* **Texte extrait**
######
« Le Roi est empereur en son royaume », tels étaient les mots de Philippe Auguste il y a de cela 700 ans, mais cette célèbre phrase est restée et semble illustrer parfaitement le statut de Zlatan Ibrahimovic avec la sélection Suédoise. 5 ans après l’annonce de sa retraite internationale, celui que l’on surnomme « le Z » avait annoncé le 16 mars dernier, sa décision de sortir de cette dernière, dans un style… bien à lui. Mais alors que les blågult (Bleu et Jaune, surnom de la sélection Suédoise) sortent d’une longue phase de reconstruction post Zlatan, le voilà catapulté dans un nouveau groupe avec un nouveau dispositif et un nouveau style de jeu. Toutes ces nouveautés ont-elles changé la donne où Zlatan est-il encore empereur en son royaume ? C’est ce que nous allons tenter d’éclaircir. 

Une ombre planante sur la sélection

Si le ciel de Gotham City voit planer l’ombre de Batman, il est certain que le ciel suédois voit l’ombre de Zlatan planer au-dessus de sa sélection. S’il en est le meilleur buteur avec 62 réalisations en 120 apparitions et dieu sait qu’il a gratifié le football de véritables bijoux, ce qui fait de Zlatan un personnage si particulier, c’est son côté fantasque et sa confiance inébranlable. Il est de ceux qui ont façonné la SvFF (Svensk FotballFörbundets, le nom de la Fédération Suédoise de Football) du début du millénaire, de ceux, avec Johan Elmander et Kim Kallström, qui peuvent dire avoir laissé une trace dans le jeu des blågult d’aujourd’hui. Il serait mentir que de dire que lorsque l’on évoque la sélection  suédoise, le premier nom qui nous vient à l’esprit n’est pas celui de Zlatan tant son impact sur ce petit pays de football est immense. Tout le monde se souvient, de lui comme d’un gagnant, d’un buteur exceptionnel et qui portait son équipe, de son retourné acrobatique à 35 mètres des buts contre l’Angleterre où de ses célébrations iconiques. Malgré des résultats en sélection pas toujours convaincants, il est érigé en roi du football suédois et s’autoproclame même Dieu.
######
* **Actions demandées**
a) Répondez à ces questions d'après l'article sur Zlatan Ibrahimovic :
(i) Quel surnom donne-t-on à la sélection suédoise ?
(ii) Combien de buts Zlatan a-t-il marqués en sélection, et en combien d'apparitions ?
(iii) Quels deux joueurs sont nommés avec lui parmi ceux qui ont laissé une trace dans le jeu suédois ?
b) Reprenez l'article sur Zlatan Ibrahimovic et poursuivez-le après sa dernière phrase.
######
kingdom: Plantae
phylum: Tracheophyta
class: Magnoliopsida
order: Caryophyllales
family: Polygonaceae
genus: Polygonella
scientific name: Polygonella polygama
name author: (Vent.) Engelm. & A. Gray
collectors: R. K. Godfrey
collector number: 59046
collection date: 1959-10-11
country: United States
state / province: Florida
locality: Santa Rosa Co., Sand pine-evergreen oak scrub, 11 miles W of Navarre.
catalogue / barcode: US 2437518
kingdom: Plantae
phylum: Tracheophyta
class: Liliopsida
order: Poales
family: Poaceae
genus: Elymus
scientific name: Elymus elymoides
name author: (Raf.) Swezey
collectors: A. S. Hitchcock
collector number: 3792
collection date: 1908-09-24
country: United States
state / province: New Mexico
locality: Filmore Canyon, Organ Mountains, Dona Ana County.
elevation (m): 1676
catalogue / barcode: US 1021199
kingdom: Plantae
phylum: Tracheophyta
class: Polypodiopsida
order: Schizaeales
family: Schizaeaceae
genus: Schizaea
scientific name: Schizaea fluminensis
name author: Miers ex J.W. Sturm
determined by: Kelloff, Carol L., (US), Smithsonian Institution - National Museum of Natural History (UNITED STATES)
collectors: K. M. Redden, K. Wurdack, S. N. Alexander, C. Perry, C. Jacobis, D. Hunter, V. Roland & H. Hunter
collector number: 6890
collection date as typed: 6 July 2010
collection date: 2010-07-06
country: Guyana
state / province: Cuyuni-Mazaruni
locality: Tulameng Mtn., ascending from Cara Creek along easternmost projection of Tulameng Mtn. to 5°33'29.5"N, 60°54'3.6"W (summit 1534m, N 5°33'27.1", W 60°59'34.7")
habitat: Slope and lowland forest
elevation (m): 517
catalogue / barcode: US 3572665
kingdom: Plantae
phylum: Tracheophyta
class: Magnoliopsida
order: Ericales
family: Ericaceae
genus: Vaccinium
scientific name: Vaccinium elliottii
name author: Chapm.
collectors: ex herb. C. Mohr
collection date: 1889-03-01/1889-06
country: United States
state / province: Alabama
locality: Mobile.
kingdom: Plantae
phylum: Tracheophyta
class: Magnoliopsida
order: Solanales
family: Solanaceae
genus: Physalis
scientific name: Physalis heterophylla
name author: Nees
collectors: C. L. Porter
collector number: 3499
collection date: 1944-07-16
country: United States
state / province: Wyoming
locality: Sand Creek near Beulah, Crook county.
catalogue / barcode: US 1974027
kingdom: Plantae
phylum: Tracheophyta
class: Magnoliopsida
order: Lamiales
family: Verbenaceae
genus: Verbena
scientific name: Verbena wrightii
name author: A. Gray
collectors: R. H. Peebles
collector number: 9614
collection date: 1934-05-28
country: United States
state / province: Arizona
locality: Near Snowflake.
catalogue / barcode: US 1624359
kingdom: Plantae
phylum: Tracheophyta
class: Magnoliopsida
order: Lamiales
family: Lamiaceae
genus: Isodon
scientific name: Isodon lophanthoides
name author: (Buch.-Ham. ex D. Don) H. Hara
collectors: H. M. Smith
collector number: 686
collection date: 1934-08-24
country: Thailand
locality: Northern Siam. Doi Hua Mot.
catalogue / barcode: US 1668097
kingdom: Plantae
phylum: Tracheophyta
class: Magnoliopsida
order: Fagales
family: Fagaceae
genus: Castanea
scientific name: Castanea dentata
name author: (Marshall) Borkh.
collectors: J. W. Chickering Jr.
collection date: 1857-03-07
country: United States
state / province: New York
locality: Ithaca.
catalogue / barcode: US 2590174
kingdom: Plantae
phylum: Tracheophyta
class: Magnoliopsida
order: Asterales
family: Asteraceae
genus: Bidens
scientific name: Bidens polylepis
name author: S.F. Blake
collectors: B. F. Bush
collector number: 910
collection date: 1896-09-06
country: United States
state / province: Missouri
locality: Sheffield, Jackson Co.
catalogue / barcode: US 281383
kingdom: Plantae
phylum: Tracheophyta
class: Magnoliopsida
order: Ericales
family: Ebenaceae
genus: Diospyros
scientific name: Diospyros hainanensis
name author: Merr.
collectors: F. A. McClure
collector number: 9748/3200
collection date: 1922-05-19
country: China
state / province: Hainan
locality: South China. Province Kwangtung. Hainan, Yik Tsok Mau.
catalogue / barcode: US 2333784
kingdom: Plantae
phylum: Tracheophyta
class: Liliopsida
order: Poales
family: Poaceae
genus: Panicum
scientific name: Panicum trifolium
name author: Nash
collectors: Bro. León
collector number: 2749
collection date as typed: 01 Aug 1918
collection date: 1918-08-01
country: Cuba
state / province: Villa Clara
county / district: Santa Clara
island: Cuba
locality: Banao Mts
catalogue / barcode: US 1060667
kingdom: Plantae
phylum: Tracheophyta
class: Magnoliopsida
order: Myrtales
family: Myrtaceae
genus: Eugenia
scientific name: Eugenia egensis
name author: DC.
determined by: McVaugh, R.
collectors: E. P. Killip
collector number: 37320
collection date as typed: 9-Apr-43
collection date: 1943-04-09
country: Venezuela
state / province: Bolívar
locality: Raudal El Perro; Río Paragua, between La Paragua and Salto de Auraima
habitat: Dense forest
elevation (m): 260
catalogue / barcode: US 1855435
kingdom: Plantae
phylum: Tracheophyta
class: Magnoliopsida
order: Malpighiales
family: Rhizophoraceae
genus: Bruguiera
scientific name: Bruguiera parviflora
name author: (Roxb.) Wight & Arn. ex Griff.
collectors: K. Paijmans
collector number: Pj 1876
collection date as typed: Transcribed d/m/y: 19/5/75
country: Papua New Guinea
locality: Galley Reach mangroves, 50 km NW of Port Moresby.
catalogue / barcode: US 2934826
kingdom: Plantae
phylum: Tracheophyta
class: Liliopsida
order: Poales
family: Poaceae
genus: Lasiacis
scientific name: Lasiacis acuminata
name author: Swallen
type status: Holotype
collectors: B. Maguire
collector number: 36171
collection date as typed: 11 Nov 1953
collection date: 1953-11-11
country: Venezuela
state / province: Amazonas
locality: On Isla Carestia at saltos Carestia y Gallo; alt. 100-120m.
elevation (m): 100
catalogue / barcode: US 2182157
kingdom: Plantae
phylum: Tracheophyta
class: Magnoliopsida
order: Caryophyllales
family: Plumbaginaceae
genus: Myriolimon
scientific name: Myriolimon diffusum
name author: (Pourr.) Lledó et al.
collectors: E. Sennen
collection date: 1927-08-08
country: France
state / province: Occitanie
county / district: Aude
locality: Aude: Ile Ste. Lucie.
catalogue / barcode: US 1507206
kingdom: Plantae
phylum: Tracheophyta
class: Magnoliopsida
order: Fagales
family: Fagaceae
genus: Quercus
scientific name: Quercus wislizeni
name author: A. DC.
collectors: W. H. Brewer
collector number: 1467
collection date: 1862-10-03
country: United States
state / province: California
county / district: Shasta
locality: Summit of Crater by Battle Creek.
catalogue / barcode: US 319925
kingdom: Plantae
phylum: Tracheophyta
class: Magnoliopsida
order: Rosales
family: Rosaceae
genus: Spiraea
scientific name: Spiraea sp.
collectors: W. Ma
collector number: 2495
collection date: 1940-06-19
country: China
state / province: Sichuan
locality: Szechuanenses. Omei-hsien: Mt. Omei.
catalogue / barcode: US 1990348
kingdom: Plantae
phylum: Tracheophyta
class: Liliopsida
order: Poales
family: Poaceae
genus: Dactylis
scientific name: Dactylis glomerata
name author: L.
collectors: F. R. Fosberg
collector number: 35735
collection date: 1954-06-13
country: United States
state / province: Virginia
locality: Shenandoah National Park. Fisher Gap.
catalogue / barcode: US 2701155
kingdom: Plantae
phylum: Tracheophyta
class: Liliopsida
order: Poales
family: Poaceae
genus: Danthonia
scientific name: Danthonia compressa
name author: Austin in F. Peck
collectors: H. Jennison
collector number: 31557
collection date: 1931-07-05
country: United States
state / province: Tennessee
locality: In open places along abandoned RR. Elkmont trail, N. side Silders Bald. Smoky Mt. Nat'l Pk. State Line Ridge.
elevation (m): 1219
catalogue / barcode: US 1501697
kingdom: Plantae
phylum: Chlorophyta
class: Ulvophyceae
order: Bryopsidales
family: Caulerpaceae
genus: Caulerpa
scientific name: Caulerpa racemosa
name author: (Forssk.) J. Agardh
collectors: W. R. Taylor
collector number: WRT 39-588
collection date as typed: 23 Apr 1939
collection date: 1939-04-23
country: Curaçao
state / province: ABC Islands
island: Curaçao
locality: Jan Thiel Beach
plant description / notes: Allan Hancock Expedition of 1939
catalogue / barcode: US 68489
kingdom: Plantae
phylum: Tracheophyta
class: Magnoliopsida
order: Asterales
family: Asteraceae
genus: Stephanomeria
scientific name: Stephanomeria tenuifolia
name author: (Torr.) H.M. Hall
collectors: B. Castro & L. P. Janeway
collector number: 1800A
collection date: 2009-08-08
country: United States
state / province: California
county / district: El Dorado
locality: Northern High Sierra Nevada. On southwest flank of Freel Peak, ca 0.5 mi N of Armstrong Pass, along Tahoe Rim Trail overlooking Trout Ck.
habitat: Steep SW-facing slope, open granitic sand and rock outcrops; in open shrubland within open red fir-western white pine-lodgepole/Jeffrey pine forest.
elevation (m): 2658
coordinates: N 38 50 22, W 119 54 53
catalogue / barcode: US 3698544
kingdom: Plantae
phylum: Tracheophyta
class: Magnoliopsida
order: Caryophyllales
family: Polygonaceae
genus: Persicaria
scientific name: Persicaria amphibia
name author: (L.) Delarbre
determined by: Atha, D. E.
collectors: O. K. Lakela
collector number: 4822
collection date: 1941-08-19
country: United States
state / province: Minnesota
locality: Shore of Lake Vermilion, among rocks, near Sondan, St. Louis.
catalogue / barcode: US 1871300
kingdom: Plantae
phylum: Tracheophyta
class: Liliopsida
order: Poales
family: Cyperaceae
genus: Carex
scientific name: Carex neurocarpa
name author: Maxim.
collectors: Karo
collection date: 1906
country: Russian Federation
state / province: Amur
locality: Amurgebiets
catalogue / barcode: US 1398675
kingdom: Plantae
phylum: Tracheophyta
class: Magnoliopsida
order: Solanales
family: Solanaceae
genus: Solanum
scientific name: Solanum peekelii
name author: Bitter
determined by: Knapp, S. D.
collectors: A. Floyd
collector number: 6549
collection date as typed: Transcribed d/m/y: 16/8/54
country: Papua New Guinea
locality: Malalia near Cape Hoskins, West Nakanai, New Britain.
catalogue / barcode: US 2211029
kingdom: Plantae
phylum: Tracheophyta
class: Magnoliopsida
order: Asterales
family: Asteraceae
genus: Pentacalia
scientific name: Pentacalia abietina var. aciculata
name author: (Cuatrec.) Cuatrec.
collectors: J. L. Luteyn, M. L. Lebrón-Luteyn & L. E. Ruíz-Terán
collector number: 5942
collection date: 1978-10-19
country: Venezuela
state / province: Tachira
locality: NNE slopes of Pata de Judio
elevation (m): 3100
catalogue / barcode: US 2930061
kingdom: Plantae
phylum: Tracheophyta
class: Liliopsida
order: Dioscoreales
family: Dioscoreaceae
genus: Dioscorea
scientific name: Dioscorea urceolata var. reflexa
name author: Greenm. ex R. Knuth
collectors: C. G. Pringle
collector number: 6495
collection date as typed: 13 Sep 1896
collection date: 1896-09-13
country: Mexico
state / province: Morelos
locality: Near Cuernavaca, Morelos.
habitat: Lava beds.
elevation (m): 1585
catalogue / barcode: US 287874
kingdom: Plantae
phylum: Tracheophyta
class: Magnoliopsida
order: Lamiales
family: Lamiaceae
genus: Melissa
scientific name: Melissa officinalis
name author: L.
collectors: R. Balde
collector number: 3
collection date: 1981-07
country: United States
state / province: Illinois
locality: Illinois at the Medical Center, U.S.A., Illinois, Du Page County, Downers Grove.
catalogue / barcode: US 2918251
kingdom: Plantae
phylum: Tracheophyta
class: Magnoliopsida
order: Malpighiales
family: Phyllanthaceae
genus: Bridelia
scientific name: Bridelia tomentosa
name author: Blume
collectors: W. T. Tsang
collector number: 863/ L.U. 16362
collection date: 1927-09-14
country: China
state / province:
######
* **Réponses par consigne**
a)
(i) Les blågult, c'est-à-dire Bleu et Jaune.
(ii) 62 buts en 120 apparitions.
(iii) Johan Elmander et Kim Kallström.

b)
C’est dire le poids qui repose sur les épaules de Janne Andersson, sélectionneur de la SvFF depuis 2016 : Comment faire retrouver à cette sélection un second souffle, un nouvel élan post Zlatan avec pourtant l’ombre de cette légende au-dessus de leurs têtes. Bien que l’on puisse critiquer à juste titre le jeu proposé par Janne depuis son intronisation à la vue du vivier de joueurs dont il peut disposer. Force est de constater qu’il à permis à la Suède de réaliser un beau résultat lors de la Coupe du Monde 2018, échouant aux portes de la demi-finale en s’inclinant contre les Anglais. La Suède semblait peu à peu trouver un nouvel élan sportif, à l’aube des qualifications pour la Coupe du Monde 2022.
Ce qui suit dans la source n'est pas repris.